WORK TASK: Scan the data and please report how many lines include the word "bounding". Leave out everything but the number.
______________________________
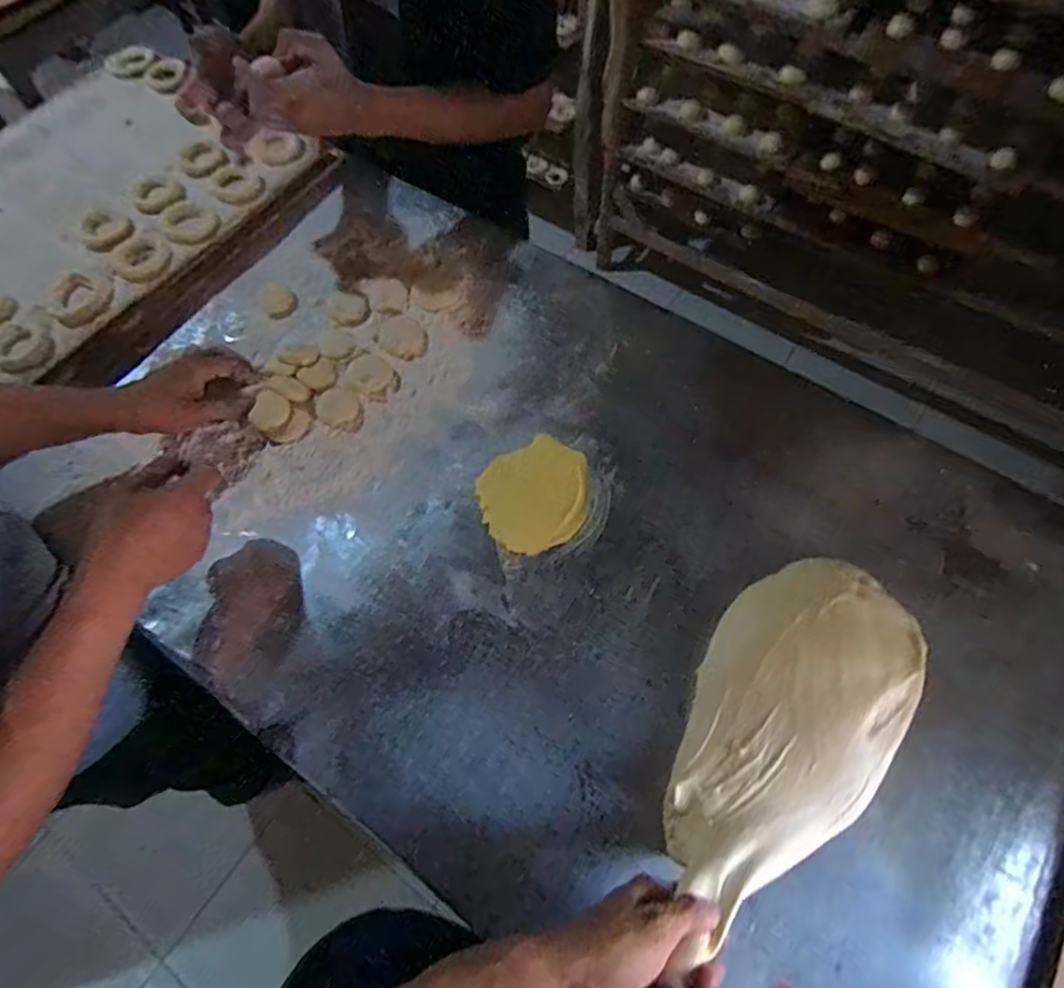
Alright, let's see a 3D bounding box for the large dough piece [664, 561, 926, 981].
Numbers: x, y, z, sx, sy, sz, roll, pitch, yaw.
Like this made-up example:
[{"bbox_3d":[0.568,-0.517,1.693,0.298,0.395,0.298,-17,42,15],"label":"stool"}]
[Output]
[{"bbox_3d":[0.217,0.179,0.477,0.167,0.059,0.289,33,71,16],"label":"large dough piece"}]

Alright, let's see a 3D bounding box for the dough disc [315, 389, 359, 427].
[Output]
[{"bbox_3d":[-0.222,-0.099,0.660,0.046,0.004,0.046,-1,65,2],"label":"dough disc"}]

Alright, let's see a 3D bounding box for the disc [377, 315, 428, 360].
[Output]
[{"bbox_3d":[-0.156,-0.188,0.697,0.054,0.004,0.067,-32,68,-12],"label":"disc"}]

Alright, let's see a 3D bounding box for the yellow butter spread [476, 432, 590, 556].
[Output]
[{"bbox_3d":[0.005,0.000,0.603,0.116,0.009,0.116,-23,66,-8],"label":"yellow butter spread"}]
______________________________
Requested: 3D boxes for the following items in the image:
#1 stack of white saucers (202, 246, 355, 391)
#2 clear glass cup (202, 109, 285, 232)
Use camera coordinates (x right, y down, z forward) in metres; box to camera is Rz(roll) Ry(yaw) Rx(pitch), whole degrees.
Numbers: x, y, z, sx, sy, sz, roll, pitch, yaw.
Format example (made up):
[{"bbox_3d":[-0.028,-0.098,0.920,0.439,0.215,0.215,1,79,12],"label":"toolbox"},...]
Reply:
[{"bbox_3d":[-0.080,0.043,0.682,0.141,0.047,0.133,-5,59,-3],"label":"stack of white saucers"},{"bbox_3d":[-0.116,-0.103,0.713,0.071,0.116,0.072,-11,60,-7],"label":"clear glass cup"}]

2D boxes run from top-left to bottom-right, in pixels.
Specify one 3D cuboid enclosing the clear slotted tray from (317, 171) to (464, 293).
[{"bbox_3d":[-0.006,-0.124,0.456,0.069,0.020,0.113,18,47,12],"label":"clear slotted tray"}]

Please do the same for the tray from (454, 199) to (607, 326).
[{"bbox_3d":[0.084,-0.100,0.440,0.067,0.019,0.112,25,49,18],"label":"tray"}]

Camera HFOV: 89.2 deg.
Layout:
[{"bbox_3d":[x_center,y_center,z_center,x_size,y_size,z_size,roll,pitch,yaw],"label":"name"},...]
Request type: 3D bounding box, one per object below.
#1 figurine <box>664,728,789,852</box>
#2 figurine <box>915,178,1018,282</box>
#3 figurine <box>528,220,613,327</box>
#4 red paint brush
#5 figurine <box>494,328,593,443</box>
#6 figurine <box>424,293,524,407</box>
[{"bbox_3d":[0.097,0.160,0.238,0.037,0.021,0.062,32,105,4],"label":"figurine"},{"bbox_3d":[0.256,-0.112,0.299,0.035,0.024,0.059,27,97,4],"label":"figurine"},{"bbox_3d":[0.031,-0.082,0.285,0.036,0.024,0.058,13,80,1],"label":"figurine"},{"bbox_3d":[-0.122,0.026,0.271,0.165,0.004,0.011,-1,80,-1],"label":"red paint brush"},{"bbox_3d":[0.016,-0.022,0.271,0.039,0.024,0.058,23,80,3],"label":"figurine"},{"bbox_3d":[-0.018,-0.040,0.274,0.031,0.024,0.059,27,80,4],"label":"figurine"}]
______________________________
REPLY TO THE EXERCISE: 5